◆ **What the task asks**
Rewrite the records below with "difference" swapped for "gap" everywhere it occurs, keeping everything else unchanged. Leave out the pictures.

◆ **Dataset records**
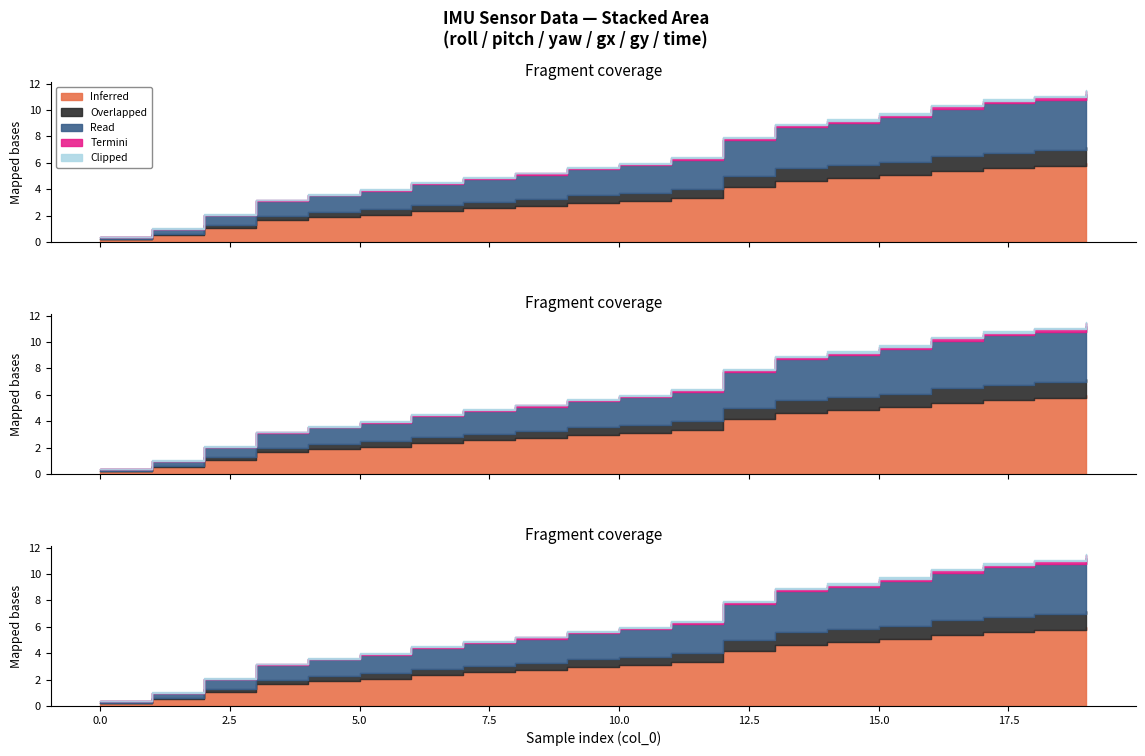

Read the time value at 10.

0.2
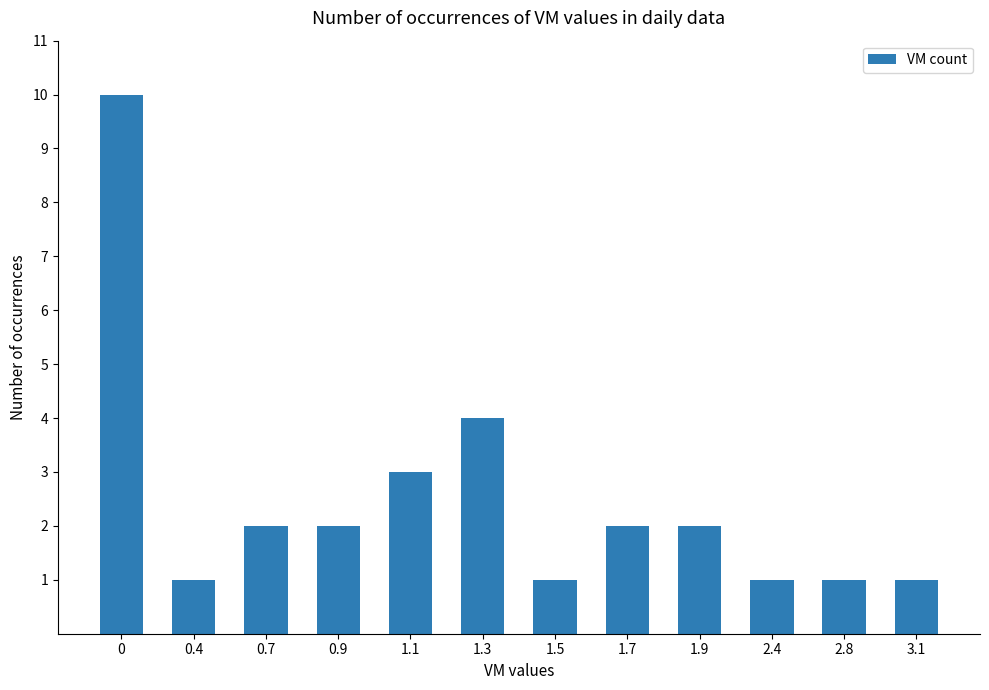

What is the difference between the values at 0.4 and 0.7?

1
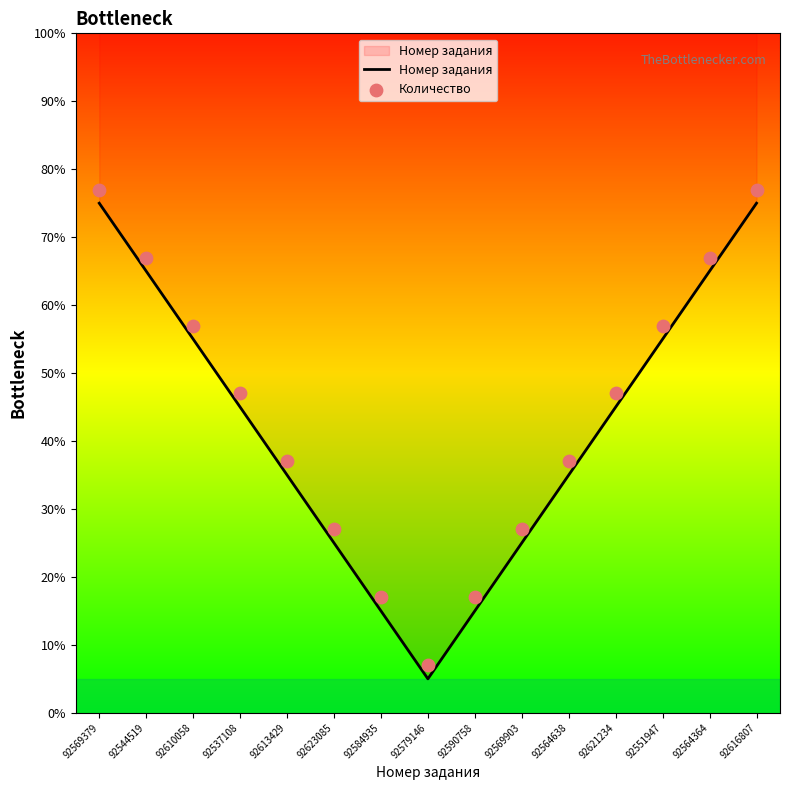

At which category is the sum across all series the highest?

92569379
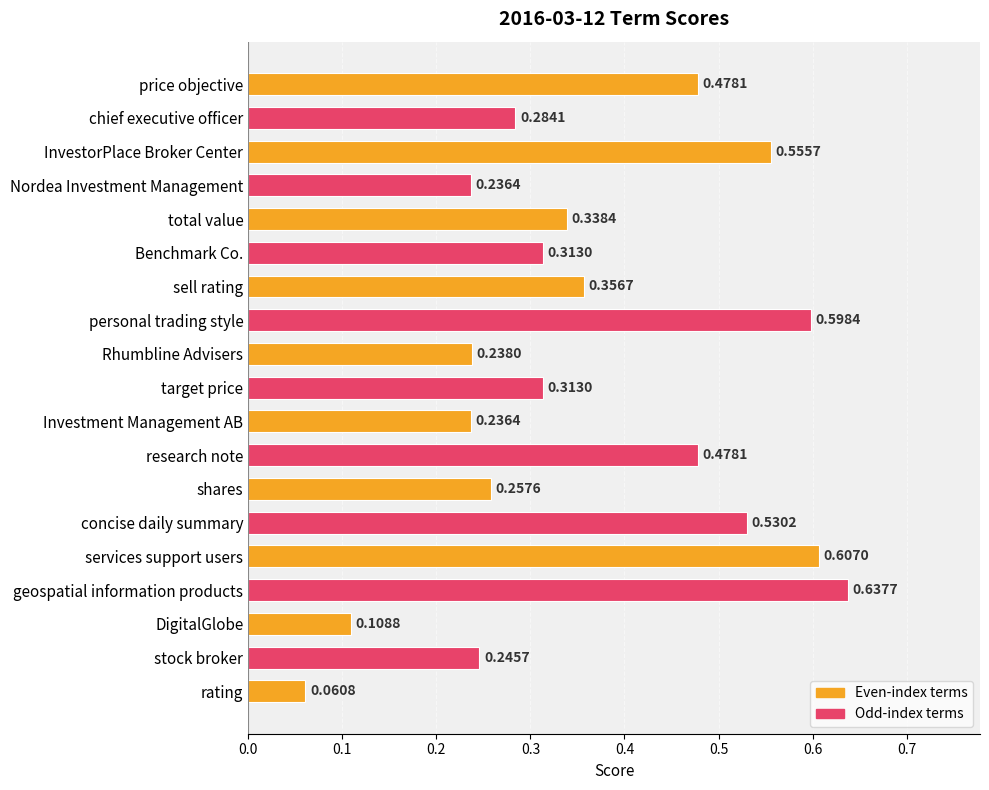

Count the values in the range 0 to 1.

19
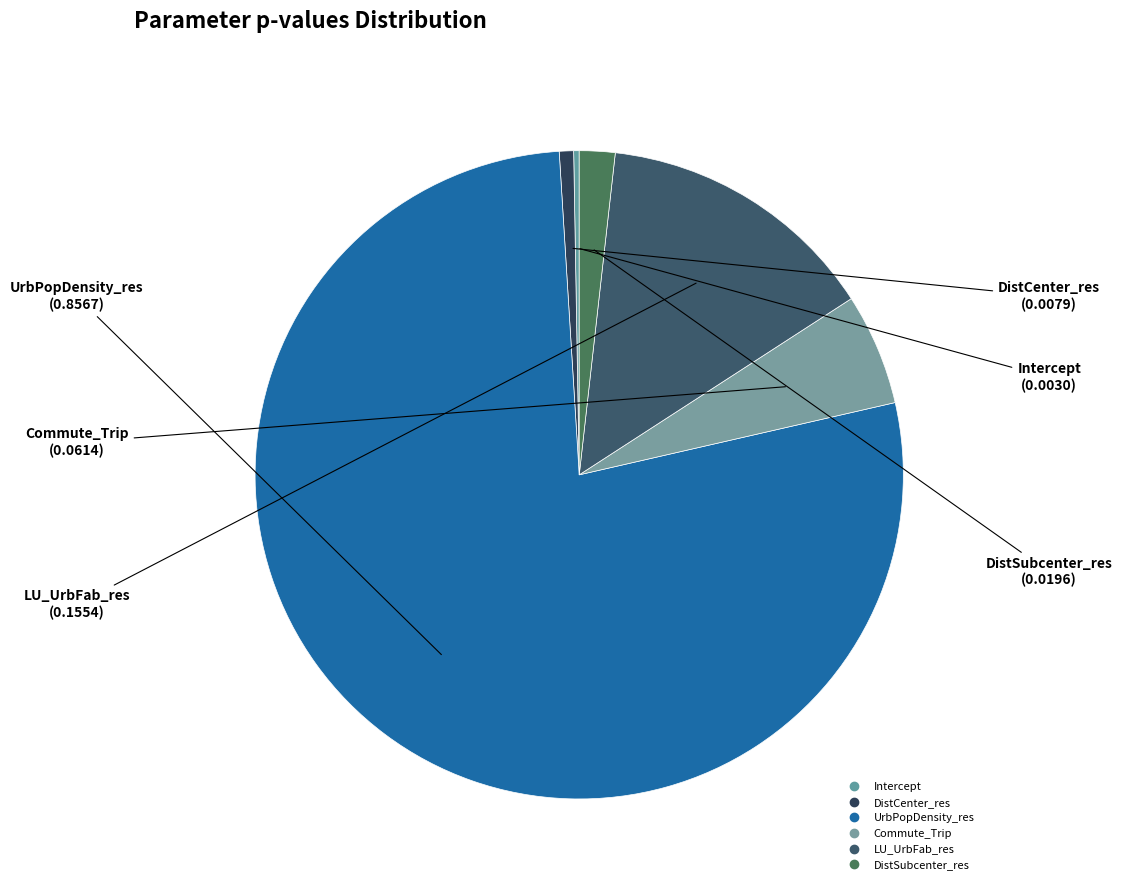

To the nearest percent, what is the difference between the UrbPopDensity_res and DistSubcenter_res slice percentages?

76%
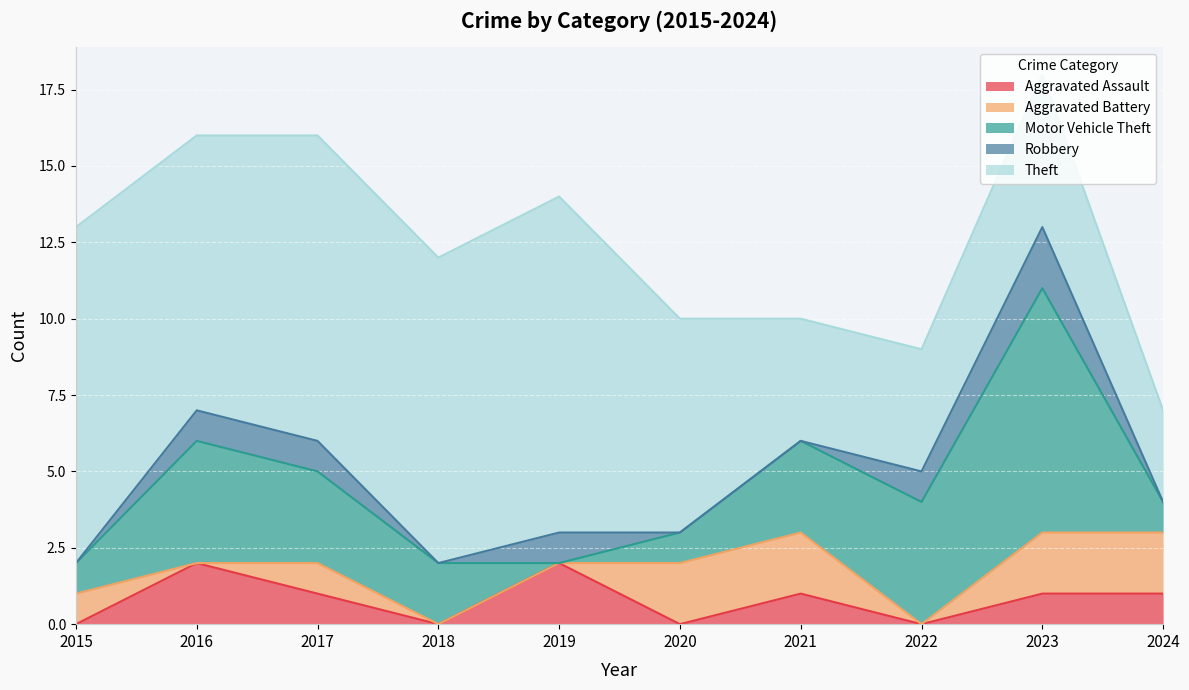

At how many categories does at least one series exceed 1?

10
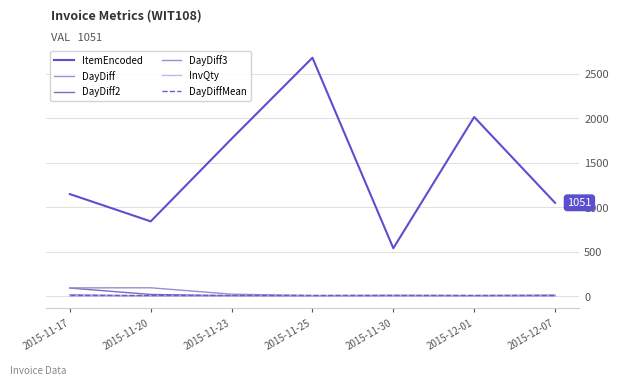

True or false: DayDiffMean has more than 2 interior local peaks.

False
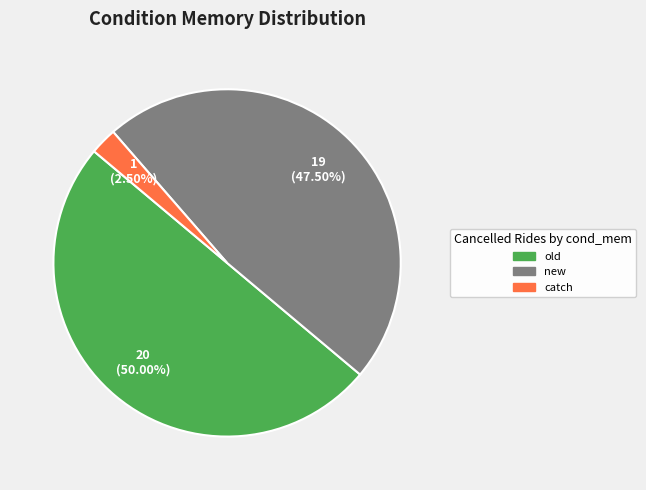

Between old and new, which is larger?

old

◆ **Response**
Read the time value at 10.

0.2

What is the gap between the values at 0.4 and 0.7?

1

At which category is the sum across all series the highest?

92569379

Count the values in the range 0 to 1.

19

To the nearest percent, what is the gap between the UrbPopDensity_res and DistSubcenter_res slice percentages?

76%

At how many categories does at least one series exceed 1?

10

True or false: DayDiffMean has more than 2 interior local peaks.

False

Between old and new, which is larger?

old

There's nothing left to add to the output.